Brief 1 | According to the faculty profile, what graduate class is taught in odd years?
Brief 2 | Decide whether each statement agrees with the faculty profile: (a) The graduate class in scientific writing for publication is taught in even years. (b) The undergraduate class is offered every other year. (c) The department listed is Wildlife Biology. For each, answer yes or no and quote the deciding words.
Brief 3 | Summarize the faculty profile in two sentences.

──────── Text block ────────

Boone and Crockett Professor of Wildlife Conservation
Department: Wildlife Biology
University System: Boone and Crockett Club -
Over my career, I taught a variety of courses from anatomy and physiology to advanced wildlife courses. Those I enjoy most are the classes that help students think and develop professionally. I am using my editorial experience with numerous regional, national, and international journals to teach a graduate class in scientific writing for publication (in even years). In odd years I teach a graduate colloquium related to big game ecology. I will also teach an undergraduate class each year that will provide opportunities for wildlife students to apply their knowledge to contemporary natural resource situations.

──────── Extracted information ────────

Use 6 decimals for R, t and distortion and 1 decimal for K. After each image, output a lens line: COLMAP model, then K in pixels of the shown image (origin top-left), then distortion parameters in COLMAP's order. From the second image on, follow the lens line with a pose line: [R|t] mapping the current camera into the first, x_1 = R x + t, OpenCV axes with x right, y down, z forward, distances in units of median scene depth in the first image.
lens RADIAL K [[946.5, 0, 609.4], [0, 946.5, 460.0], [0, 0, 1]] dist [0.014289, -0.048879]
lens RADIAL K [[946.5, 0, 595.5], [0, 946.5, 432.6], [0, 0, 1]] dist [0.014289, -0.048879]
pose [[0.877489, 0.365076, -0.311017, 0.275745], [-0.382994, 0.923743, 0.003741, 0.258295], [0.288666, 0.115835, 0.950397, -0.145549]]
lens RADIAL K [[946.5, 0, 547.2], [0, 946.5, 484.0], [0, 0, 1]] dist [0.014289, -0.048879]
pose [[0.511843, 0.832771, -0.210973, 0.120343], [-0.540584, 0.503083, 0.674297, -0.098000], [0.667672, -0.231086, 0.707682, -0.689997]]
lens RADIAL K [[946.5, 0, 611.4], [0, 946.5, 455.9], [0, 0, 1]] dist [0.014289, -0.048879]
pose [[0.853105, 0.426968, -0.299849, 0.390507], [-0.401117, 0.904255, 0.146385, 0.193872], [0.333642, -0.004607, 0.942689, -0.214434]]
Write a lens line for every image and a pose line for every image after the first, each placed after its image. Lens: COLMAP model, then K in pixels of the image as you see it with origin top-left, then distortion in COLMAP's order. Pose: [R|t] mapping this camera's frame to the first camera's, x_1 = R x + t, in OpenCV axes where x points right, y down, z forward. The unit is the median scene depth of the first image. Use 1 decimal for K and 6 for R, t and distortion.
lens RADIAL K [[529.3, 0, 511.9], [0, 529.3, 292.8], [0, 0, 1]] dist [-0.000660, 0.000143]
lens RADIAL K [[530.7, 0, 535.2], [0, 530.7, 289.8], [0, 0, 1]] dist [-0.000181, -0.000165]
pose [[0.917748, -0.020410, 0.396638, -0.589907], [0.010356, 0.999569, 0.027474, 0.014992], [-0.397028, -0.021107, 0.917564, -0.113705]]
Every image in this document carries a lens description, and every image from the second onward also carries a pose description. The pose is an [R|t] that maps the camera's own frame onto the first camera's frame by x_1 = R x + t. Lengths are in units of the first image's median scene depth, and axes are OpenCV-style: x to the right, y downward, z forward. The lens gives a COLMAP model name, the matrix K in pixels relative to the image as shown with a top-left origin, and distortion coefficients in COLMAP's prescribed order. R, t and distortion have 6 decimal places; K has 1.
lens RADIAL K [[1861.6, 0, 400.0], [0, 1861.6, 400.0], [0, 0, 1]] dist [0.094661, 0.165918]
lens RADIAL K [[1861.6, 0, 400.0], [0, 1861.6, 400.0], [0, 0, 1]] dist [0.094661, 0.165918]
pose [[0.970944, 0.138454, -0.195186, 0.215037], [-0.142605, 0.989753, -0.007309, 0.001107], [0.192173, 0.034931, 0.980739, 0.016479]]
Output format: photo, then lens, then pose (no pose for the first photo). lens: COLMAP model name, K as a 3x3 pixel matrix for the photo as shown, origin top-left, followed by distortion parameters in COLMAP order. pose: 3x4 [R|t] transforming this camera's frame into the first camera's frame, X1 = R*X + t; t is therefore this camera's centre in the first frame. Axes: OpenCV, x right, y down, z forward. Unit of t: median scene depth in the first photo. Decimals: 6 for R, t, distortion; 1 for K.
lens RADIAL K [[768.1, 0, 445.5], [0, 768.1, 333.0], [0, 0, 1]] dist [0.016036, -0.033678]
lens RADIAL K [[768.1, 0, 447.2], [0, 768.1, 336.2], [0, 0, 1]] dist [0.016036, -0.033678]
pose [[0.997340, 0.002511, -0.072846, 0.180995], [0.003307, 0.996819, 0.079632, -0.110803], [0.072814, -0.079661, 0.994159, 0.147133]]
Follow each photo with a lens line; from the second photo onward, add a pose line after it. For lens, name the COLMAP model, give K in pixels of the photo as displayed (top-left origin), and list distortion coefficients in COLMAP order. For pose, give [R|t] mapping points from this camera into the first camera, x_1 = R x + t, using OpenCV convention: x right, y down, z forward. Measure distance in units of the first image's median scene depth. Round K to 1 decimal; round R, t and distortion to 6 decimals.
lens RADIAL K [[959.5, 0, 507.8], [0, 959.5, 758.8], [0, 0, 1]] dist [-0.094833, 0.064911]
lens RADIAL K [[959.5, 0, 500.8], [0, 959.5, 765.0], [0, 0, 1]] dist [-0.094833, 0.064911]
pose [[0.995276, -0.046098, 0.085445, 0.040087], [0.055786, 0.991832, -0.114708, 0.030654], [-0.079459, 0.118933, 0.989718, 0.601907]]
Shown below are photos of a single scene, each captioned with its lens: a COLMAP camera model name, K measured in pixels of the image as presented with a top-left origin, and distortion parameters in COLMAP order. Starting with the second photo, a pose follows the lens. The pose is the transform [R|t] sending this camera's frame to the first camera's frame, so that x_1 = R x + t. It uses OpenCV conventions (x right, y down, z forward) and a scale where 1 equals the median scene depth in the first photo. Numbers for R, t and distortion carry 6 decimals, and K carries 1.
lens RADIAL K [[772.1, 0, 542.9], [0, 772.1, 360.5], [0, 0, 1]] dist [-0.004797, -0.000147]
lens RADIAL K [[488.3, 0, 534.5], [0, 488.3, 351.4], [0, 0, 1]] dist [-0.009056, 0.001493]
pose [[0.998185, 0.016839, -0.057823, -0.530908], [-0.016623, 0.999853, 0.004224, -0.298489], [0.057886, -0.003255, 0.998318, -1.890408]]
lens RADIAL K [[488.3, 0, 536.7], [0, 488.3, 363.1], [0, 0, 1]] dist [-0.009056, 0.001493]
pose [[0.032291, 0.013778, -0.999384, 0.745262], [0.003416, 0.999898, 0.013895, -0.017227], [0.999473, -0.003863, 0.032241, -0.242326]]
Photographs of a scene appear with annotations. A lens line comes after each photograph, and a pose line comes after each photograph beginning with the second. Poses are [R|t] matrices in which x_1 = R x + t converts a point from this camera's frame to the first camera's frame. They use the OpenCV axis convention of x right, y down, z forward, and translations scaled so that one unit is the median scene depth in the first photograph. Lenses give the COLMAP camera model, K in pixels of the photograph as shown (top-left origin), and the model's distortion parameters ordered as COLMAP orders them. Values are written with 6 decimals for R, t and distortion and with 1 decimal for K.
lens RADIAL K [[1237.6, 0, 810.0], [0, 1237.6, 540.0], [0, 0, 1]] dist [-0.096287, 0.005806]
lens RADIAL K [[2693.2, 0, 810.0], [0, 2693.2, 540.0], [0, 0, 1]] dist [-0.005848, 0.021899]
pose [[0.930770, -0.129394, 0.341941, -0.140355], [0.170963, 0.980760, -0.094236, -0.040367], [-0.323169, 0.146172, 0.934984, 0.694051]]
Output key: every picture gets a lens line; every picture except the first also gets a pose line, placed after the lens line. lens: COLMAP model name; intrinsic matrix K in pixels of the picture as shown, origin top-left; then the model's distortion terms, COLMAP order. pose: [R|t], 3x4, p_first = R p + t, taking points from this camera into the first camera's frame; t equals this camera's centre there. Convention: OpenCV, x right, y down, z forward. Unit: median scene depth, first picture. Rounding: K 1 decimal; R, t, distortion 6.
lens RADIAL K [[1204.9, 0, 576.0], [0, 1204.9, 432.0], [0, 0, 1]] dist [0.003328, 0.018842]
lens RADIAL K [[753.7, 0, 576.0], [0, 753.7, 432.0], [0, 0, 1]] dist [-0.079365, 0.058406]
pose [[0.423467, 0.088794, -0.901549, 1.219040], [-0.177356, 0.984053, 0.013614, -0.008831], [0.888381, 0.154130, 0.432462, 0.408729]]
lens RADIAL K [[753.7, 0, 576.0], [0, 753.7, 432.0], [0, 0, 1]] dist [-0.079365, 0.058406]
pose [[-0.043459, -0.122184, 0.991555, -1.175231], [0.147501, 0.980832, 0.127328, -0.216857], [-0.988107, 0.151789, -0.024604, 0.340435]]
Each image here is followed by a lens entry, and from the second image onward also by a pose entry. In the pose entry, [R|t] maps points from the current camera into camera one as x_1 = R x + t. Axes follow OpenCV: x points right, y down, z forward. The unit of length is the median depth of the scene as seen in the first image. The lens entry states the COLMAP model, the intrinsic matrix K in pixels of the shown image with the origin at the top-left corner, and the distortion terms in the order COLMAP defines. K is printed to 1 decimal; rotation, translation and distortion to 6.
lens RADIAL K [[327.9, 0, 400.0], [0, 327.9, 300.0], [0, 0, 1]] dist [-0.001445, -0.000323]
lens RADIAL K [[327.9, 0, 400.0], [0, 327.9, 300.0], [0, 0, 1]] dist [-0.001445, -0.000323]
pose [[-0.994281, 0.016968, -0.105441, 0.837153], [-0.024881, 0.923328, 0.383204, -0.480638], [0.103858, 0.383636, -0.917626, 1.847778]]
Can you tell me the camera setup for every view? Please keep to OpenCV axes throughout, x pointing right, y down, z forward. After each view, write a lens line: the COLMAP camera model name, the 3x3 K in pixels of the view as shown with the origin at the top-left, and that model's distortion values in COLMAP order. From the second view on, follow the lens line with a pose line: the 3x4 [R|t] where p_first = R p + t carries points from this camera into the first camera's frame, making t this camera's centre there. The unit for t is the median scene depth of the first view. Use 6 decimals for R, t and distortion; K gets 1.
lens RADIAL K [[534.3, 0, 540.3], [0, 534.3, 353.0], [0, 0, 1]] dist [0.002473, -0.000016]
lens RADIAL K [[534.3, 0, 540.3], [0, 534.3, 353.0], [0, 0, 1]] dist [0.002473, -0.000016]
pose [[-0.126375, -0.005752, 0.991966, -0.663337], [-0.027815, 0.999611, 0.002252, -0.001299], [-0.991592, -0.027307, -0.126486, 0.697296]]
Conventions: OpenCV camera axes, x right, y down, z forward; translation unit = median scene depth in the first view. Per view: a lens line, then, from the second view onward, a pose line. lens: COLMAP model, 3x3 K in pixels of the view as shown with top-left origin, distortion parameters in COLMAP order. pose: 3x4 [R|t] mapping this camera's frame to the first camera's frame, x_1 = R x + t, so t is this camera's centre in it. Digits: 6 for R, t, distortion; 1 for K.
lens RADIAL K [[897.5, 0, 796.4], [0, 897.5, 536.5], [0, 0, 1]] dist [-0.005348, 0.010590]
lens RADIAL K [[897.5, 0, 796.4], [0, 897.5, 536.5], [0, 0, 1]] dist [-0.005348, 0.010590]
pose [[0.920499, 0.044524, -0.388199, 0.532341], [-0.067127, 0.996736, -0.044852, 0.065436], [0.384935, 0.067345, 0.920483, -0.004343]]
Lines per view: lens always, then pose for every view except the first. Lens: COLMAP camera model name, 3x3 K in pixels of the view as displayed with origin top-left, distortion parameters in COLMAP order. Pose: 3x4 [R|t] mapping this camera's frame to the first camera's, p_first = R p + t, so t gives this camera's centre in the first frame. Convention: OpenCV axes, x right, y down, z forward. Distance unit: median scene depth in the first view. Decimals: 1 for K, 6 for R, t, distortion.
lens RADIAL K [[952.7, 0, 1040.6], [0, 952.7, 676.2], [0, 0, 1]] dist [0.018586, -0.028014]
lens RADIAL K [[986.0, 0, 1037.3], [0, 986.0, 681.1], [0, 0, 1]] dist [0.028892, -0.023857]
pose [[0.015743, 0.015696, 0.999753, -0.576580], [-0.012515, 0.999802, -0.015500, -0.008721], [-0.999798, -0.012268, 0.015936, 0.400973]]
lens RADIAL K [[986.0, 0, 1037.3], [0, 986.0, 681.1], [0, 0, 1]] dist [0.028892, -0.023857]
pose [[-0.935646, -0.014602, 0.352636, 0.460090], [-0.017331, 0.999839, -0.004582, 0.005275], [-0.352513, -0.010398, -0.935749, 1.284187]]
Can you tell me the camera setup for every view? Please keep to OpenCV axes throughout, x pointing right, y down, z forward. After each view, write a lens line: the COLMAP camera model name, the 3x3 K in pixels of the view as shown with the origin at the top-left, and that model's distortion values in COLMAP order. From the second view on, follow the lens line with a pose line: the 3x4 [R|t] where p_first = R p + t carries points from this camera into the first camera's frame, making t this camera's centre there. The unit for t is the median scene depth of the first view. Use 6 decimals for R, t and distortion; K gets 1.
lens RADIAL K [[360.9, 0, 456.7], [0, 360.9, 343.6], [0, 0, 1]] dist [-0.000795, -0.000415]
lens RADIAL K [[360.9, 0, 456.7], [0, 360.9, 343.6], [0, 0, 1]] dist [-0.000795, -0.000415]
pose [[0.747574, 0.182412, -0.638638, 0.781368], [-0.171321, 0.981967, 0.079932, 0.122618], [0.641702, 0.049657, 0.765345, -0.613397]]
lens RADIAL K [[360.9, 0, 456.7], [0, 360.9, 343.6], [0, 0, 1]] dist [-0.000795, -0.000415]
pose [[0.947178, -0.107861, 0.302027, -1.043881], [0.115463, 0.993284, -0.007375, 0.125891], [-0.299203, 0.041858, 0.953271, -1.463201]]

────────

Task response 1 | A graduate colloquium related to big game ecology.

Task response 2 |
(a) Yes: "to teach a graduate class in scientific writing for publication (in even years)."
(b) No: "I will also teach an undergraduate class each year."
(c) Yes: "Department: Wildlife Biology."

Task response 3 | The Boone and Crockett Professor of Wildlife Conservation in the Wildlife Biology department has taught courses from anatomy and physiology to advanced wildlife courses and most enjoys classes that help students think and develop professionally. Drawing on editorial experience with numerous journals, the professor teaches a graduate class in scientific writing for publication in even years, a graduate colloquium related to big game ecology in odd years, and an undergraduate class each year in which wildlife students apply their knowledge to contemporary natural resource situations.